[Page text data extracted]
»»
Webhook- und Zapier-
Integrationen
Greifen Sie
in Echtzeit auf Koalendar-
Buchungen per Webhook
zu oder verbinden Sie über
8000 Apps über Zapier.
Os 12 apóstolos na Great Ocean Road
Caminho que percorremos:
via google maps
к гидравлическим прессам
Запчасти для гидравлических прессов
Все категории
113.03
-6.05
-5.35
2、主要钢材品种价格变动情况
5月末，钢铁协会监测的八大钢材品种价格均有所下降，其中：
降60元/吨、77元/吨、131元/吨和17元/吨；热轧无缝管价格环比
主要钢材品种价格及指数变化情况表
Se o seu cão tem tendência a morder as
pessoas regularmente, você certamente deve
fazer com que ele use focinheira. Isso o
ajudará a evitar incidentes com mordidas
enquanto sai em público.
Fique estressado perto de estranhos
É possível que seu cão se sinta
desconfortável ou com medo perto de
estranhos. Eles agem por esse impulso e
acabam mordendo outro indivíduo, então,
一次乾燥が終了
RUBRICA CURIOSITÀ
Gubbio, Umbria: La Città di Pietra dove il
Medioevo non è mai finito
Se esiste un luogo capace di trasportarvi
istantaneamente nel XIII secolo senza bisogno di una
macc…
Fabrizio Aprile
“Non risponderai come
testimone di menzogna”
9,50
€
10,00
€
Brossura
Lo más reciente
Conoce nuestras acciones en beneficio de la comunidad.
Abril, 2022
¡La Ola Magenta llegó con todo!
««
»»
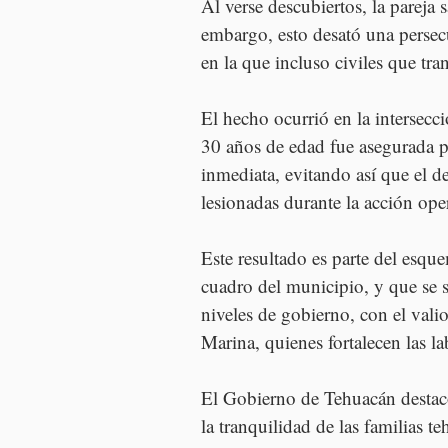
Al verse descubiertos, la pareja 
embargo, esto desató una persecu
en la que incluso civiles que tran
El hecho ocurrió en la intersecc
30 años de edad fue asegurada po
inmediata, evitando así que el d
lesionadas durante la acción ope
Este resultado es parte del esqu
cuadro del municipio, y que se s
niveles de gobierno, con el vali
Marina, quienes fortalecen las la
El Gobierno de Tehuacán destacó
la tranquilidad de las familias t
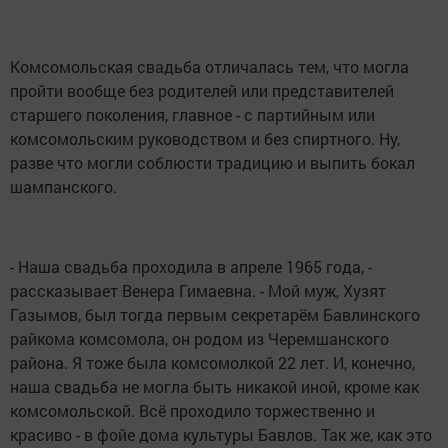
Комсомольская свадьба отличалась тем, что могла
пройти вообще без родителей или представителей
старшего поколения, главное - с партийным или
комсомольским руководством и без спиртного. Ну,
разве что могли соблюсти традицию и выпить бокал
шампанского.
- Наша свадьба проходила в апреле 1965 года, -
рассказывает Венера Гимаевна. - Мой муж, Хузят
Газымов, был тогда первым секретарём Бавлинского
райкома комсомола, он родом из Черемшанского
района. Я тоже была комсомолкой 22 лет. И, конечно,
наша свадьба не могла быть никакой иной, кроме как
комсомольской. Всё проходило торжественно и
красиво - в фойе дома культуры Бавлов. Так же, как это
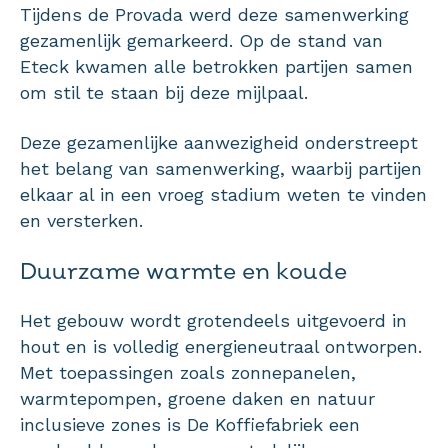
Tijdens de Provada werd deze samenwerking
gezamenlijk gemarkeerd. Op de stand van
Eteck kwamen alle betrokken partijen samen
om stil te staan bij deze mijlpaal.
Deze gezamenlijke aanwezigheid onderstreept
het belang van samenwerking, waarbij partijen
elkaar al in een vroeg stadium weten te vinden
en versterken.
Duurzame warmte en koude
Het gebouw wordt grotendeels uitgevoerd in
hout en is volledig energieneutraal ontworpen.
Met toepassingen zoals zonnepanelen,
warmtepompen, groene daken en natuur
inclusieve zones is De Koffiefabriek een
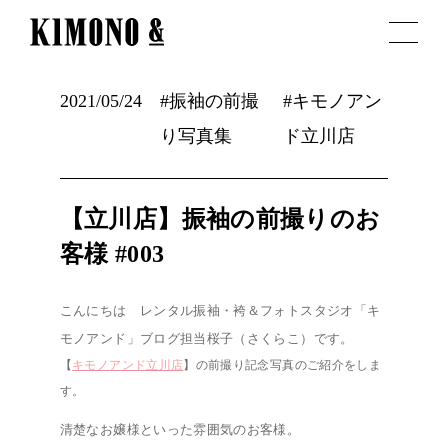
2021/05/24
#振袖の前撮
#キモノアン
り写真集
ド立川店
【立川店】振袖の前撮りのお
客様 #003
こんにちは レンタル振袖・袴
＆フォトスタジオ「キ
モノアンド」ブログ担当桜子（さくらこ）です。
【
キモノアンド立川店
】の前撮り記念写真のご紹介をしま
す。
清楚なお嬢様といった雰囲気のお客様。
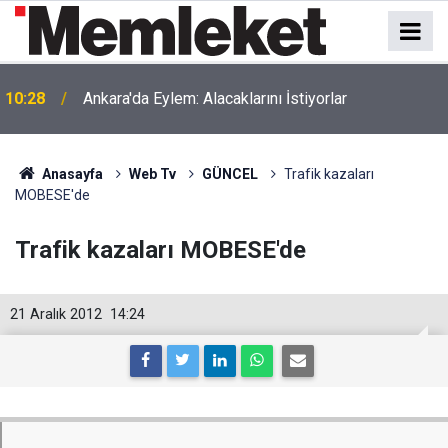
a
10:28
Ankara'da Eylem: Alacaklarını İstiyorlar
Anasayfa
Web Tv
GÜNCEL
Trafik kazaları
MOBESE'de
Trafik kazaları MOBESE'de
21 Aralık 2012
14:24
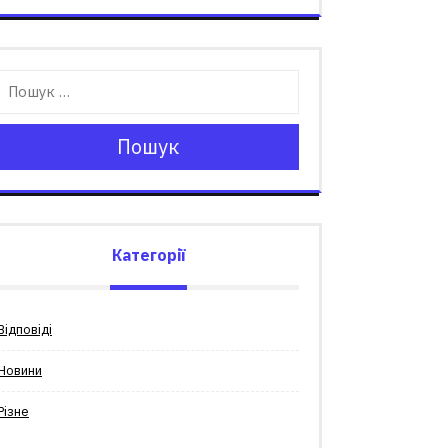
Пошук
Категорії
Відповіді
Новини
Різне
««
**TASK OBJECTIVE:** Could you reproduce everything from the line containing "Tijdens de Provada werd deze samenwerking" down to the line containing "Met toepassingen zoals", swapping "samenwerking" for "partnerschap" and leaving all else unchanged?

**ANSWER TO THE PROBLEM:**
Tijdens de Provada werd deze partnerschap
gezamenlijk gemarkeerd. Op de stand van
Eteck kwamen alle betrokken partijen samen
om stil te staan bij deze mijlpaal.
Deze gezamenlijke aanwezigheid onderstreept
het belang van partnerschap, waarbij partijen
elkaar al in een vroeg stadium weten te vinden
en versterken.
Duurzame warmte en koude
Het gebouw wordt grotendeels uitgevoerd in
hout en is volledig energieneutraal ontworpen.
Met toepassingen zoals zonnepanelen,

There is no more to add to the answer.